3. Importam-se de repetir?

Escobar é natural de Antioquia, região no noroeste da Colômbia onde se fala um dialeto bastante específico chamado pasia. Os diálogos de “Loving Pablo” podem ser feitos em inglês, mas o realizador quis que estes fossem o mais realistas possível, por essa razão, é provável ouvir-se uma ou outra frase ou expressão aparentemente incompreensível: ela terá raízes nesta linguagem pouco conhecida.

4. Bardem no seu melhor

O filme pode já ter sido exibido no Festival de Veneza, mas ainda não chegou ao circuito comercial, o que faz com que ainda não existam críticas suficientes para se formar uma noção real da qualidade do trabalho de Fernando León de Aranoa.
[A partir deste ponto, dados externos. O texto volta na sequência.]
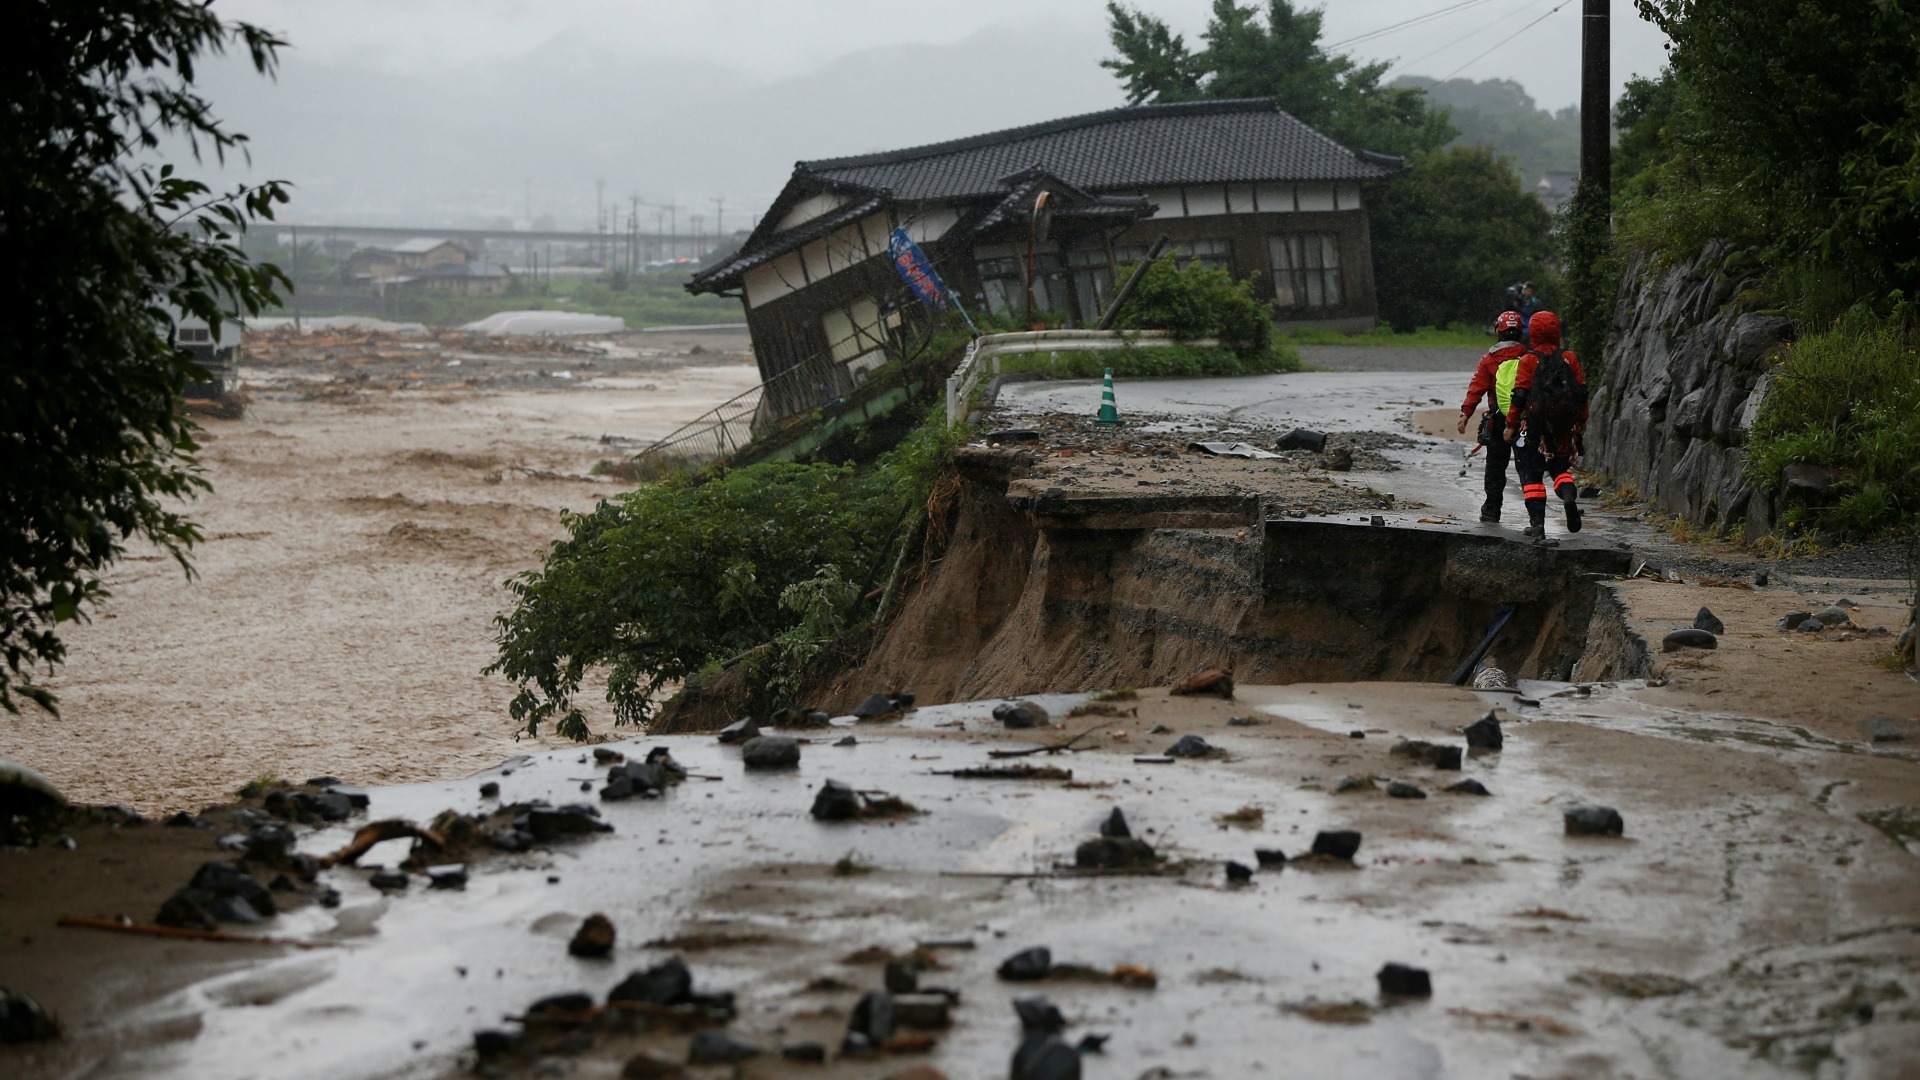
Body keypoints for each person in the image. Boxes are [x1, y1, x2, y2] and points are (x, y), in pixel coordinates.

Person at [1504, 310, 1588, 543]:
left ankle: (1537, 525)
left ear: (1534, 332)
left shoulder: (1529, 360)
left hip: (1534, 429)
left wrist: (1511, 425)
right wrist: (1580, 423)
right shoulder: (1570, 358)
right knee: (1560, 471)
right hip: (1562, 429)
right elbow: (1581, 393)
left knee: (1532, 475)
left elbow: (1519, 394)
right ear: (1556, 331)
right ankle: (1569, 499)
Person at [1457, 310, 1530, 522]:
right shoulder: (1529, 358)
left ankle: (1491, 510)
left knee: (1495, 466)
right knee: (1526, 467)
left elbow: (1476, 389)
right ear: (1520, 332)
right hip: (1524, 421)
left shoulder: (1489, 360)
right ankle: (1536, 516)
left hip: (1498, 421)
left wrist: (1465, 414)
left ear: (1499, 332)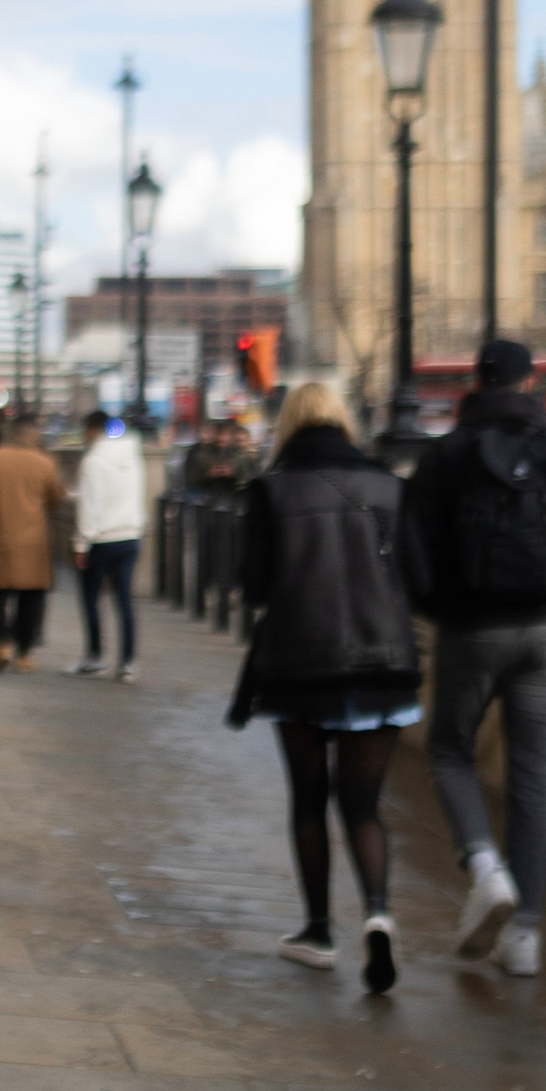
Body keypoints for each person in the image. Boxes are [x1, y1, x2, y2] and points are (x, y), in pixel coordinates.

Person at [401, 333, 546, 977]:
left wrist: (446, 612)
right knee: (532, 775)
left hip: (471, 627)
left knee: (448, 748)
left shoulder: (445, 457)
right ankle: (525, 937)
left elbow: (410, 551)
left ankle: (485, 866)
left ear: (478, 382)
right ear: (529, 385)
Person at [229, 377, 422, 994]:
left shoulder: (270, 491)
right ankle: (379, 913)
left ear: (287, 425)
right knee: (363, 805)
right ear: (344, 422)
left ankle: (318, 932)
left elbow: (254, 587)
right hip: (381, 666)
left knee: (309, 800)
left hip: (298, 664)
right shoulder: (391, 488)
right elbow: (417, 577)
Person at [0, 413, 63, 670]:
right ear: (34, 435)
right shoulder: (45, 463)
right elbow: (56, 498)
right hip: (34, 541)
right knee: (32, 599)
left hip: (0, 537)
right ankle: (24, 652)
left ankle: (2, 642)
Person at [70, 412, 147, 680]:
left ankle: (95, 656)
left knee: (91, 598)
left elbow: (89, 506)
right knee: (125, 600)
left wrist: (81, 544)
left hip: (101, 539)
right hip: (130, 535)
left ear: (91, 429)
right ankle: (128, 662)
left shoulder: (93, 461)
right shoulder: (133, 456)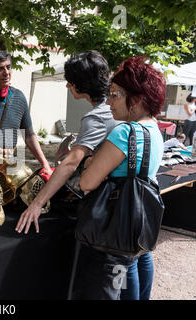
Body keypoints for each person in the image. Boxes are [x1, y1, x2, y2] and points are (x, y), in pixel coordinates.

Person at [78, 56, 166, 300]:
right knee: (130, 273)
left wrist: (89, 163)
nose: (108, 102)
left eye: (115, 95)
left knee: (109, 287)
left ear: (136, 100)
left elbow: (87, 182)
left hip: (112, 233)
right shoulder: (153, 130)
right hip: (135, 226)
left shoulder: (124, 132)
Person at [15, 50, 117, 234]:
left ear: (82, 84)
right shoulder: (117, 106)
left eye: (70, 82)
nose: (67, 86)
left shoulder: (96, 117)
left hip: (107, 201)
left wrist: (38, 203)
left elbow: (70, 164)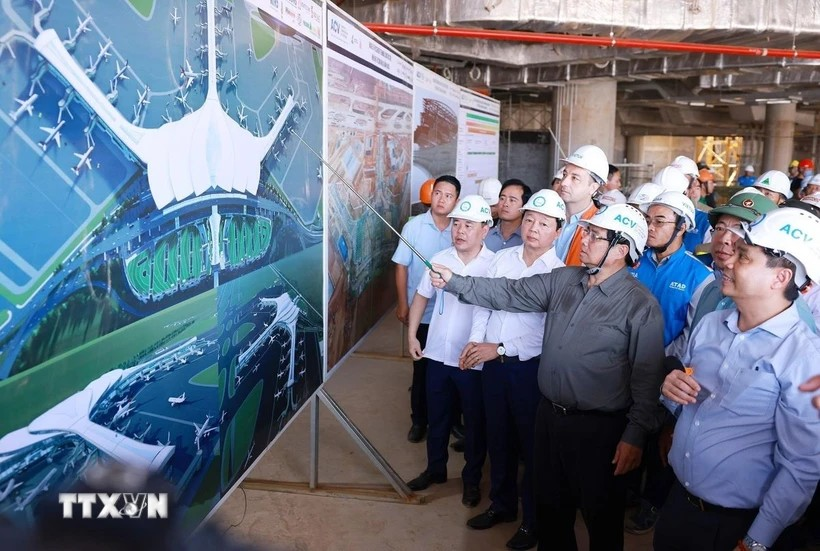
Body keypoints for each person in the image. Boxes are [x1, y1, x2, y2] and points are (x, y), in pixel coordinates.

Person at [429, 203, 666, 551]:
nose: (585, 240)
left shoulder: (640, 306)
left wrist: (634, 436)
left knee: (601, 518)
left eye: (595, 236)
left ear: (621, 249)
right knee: (551, 511)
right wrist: (455, 281)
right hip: (549, 418)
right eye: (586, 232)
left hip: (600, 430)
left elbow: (647, 380)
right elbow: (509, 292)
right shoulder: (564, 279)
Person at [655, 207, 820, 551]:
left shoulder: (804, 357)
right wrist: (671, 388)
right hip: (679, 504)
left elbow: (801, 466)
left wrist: (757, 541)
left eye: (743, 256)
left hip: (735, 526)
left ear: (780, 277)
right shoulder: (711, 325)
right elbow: (686, 388)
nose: (728, 261)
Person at [463, 190, 566, 550]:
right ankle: (502, 505)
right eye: (530, 219)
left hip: (527, 370)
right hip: (492, 365)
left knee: (532, 447)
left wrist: (501, 348)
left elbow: (548, 334)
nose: (534, 227)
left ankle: (532, 521)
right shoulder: (502, 259)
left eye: (544, 223)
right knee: (498, 437)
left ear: (558, 231)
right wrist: (476, 343)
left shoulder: (559, 274)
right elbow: (484, 303)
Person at [406, 194, 495, 509]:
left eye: (469, 225)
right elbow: (421, 297)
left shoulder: (493, 265)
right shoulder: (440, 258)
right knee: (438, 418)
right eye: (457, 224)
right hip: (437, 356)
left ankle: (471, 480)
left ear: (485, 229)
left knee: (474, 423)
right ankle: (435, 469)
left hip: (473, 362)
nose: (460, 230)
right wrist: (412, 335)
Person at [392, 175, 460, 443]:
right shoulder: (414, 227)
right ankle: (419, 421)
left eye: (448, 195)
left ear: (456, 200)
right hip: (420, 313)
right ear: (431, 196)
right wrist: (402, 303)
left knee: (451, 370)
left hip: (451, 315)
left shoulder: (460, 228)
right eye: (438, 193)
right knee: (421, 371)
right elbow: (401, 266)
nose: (442, 199)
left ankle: (451, 421)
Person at [632, 191, 713, 348]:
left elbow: (692, 335)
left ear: (681, 227)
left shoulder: (701, 276)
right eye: (647, 221)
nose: (650, 228)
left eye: (659, 222)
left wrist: (660, 359)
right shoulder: (631, 261)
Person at [553, 145, 611, 267]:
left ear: (593, 188)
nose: (564, 183)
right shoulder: (549, 213)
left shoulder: (600, 227)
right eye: (565, 174)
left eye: (575, 178)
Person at [484, 179, 532, 252]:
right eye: (502, 198)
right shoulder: (485, 234)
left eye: (512, 200)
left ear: (524, 206)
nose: (505, 204)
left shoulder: (528, 239)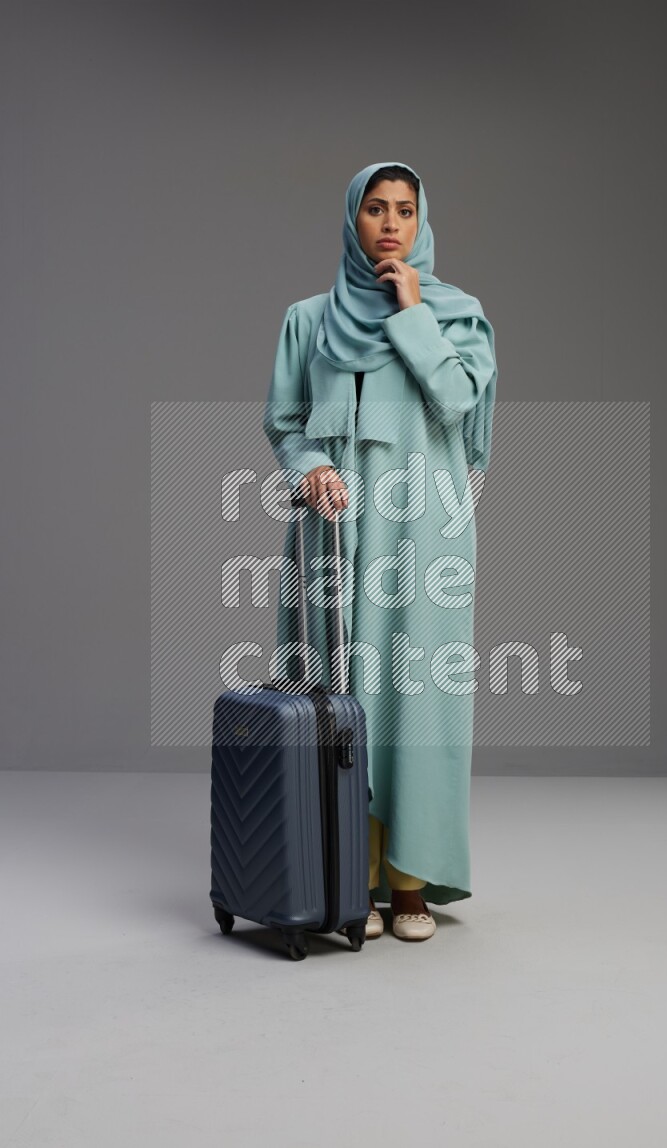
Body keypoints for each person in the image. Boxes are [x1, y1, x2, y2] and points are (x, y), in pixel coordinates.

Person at [263, 161, 497, 942]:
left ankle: (408, 881)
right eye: (374, 209)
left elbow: (460, 404)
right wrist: (311, 465)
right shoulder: (308, 319)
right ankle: (345, 873)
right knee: (337, 695)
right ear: (351, 220)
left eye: (404, 209)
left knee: (417, 699)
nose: (390, 224)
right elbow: (286, 424)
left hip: (423, 530)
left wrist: (412, 312)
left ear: (422, 221)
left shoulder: (457, 317)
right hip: (333, 528)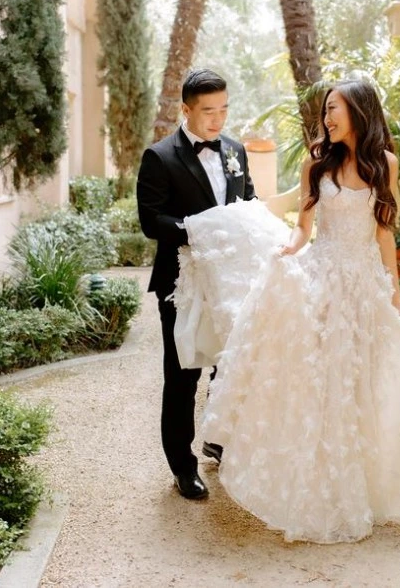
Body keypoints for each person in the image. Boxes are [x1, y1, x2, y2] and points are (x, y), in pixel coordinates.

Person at [179, 79, 400, 543]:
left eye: (337, 109)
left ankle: (366, 485)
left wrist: (396, 297)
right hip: (323, 278)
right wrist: (288, 251)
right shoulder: (316, 162)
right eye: (326, 109)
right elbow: (303, 228)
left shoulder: (385, 163)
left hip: (363, 284)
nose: (328, 117)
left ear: (360, 113)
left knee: (361, 379)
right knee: (324, 380)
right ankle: (320, 482)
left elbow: (385, 233)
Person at [136, 69, 256, 500]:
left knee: (230, 363)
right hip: (181, 283)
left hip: (231, 280)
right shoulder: (160, 157)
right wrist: (202, 231)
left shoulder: (236, 150)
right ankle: (183, 467)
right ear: (186, 110)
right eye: (209, 111)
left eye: (223, 109)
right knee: (184, 371)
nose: (218, 120)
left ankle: (218, 441)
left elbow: (248, 202)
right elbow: (152, 222)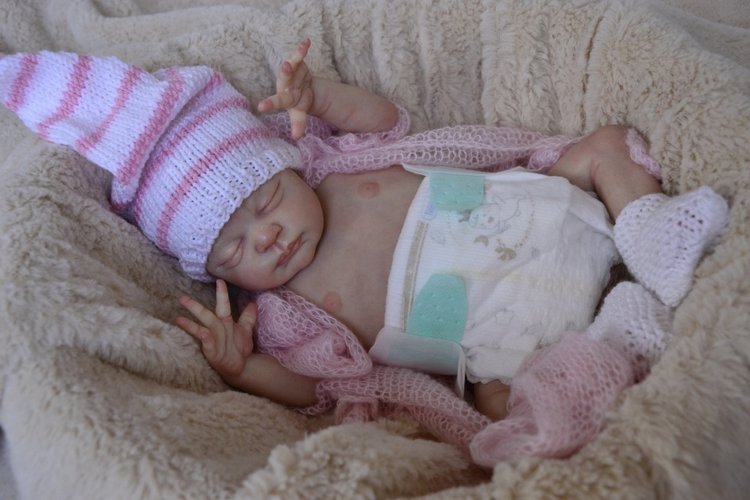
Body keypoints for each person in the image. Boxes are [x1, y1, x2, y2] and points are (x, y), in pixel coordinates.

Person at [0, 42, 728, 461]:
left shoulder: (337, 164)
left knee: (601, 148)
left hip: (548, 216)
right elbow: (316, 387)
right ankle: (612, 340)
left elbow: (386, 120)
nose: (266, 236)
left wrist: (317, 97)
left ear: (288, 163)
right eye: (232, 250)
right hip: (507, 337)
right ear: (216, 274)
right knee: (499, 411)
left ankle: (648, 234)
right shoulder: (282, 315)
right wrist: (243, 368)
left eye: (265, 201)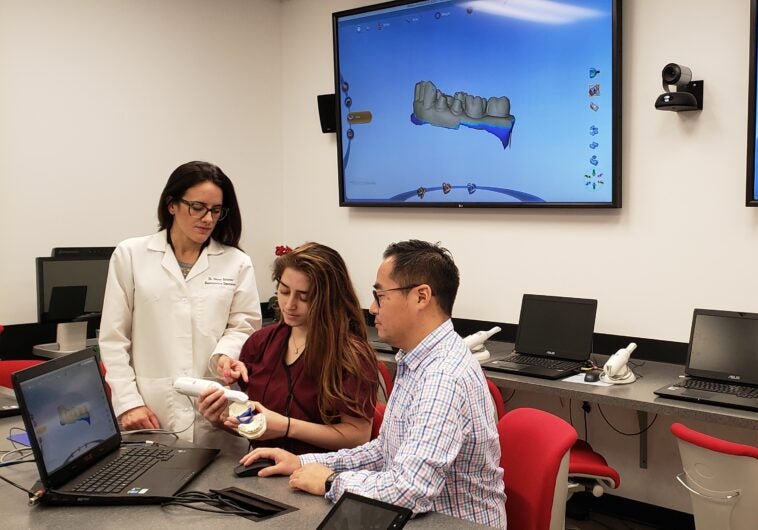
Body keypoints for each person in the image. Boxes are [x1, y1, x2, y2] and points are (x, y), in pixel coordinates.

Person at [241, 240, 506, 528]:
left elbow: (409, 490)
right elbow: (384, 451)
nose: (372, 308)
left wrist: (331, 481)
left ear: (421, 297)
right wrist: (304, 463)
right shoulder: (416, 359)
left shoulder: (442, 378)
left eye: (380, 296)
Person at [99, 161, 261, 444]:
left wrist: (223, 356)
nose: (208, 219)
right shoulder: (131, 255)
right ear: (171, 204)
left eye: (215, 210)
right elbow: (114, 339)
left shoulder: (237, 262)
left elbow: (243, 325)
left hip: (214, 407)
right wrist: (128, 403)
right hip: (149, 411)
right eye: (197, 207)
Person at [195, 242, 383, 454]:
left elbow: (357, 436)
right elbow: (255, 425)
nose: (289, 305)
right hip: (262, 472)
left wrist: (286, 427)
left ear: (328, 299)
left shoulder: (351, 355)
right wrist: (220, 419)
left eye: (305, 297)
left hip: (318, 477)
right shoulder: (261, 343)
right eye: (284, 291)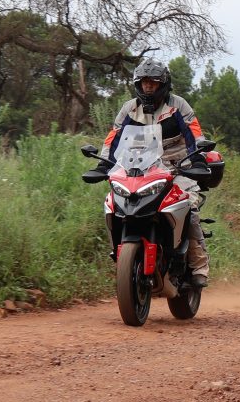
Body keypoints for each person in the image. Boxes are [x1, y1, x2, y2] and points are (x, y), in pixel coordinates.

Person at [84, 59, 211, 287]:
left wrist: (198, 159)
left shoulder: (179, 106)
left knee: (189, 206)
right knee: (115, 204)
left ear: (163, 84)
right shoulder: (129, 108)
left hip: (178, 166)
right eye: (144, 83)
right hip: (141, 167)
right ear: (138, 85)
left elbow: (195, 134)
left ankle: (198, 264)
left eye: (153, 83)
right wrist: (104, 165)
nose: (148, 87)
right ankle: (120, 252)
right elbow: (113, 139)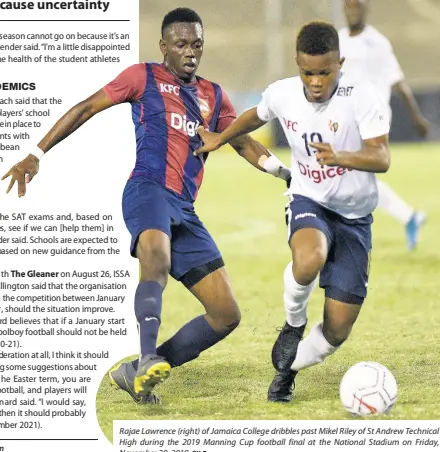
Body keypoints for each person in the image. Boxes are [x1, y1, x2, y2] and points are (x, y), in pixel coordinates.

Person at [2, 8, 290, 404]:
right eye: (181, 45)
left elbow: (241, 141)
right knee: (156, 259)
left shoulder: (214, 95)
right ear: (164, 47)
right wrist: (37, 152)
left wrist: (285, 174)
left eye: (197, 45)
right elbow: (87, 107)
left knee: (226, 314)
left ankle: (140, 370)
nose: (190, 52)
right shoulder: (143, 77)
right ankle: (147, 356)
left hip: (184, 208)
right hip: (147, 190)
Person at [195, 21, 390, 403]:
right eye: (307, 72)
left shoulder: (362, 96)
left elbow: (381, 157)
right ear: (298, 65)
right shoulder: (284, 93)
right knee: (309, 257)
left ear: (340, 64)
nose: (316, 81)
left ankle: (288, 370)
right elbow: (257, 114)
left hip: (355, 218)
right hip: (308, 199)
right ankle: (293, 324)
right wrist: (221, 137)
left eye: (325, 72)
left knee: (337, 331)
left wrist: (341, 157)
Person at [339, 0, 429, 250]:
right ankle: (409, 216)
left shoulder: (378, 43)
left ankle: (349, 230)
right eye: (349, 6)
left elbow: (397, 81)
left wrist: (416, 116)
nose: (353, 11)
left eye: (358, 6)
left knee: (353, 172)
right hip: (347, 115)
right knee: (355, 175)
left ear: (367, 9)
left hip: (373, 116)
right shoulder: (338, 39)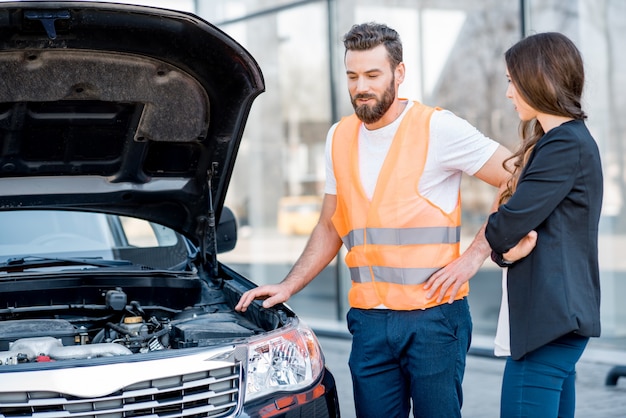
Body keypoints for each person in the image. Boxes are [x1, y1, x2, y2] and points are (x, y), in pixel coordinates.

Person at [236, 22, 511, 417]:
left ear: (399, 73)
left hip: (434, 319)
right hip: (369, 323)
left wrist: (475, 255)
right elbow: (330, 224)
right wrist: (288, 284)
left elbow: (515, 176)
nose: (360, 86)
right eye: (352, 76)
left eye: (372, 75)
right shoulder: (338, 137)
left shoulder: (437, 128)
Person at [484, 32, 603, 418]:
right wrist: (505, 251)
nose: (508, 93)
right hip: (555, 326)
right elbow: (513, 237)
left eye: (511, 81)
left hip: (548, 327)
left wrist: (502, 241)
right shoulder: (565, 141)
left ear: (541, 79)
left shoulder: (564, 145)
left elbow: (503, 229)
Contudo, o trabalho de Bardem já é considerado como um dos pontos mais fortes de “Loving Pablo”. A Variety destaca “o ameaçador e brutal carisma” do ator espanhol, peça-chave na caracterização da “besta corrupta e carnal” que é Pablo Escobar. O El País, por sua vez, afirma que “Bardem entregou-se completamente ao papel”, dando a conhecer o vilão de forma tão intensa que é impossível “esquecer quem temos à nossa frente.” Por fim, convém assinalar o que Alberto Barbera, diretor do festival, disse antes da exibição do filme: “Vale a pena ver o que Bardem conseguiu fazer com o Escobar”.

5. Reencontro de espanhóis

Esta não é a primeira vez que Fernando León e Bardem trabalham em conjunto. Há 15 anos, a estreia de “Às Segundas ao Sol” marcou o início da relação de amizade entre os dois espanhóis que, pouco depois de se terem conhecido, começaram a discutir a possibilidade de fazer um filme sobre Escobar. O tempo foi passando e só recentemente é que foi possível reunir os recursos necessários para dar vida a esta ideia que tem León como realizador e Bardem no papel de ator e produtor (lugar que volta a ocupar depois de já ter produzido “Invisibles”, “Sons of the Clouds”, “Bigas x Bigas” e “Los Lobos de Washington”).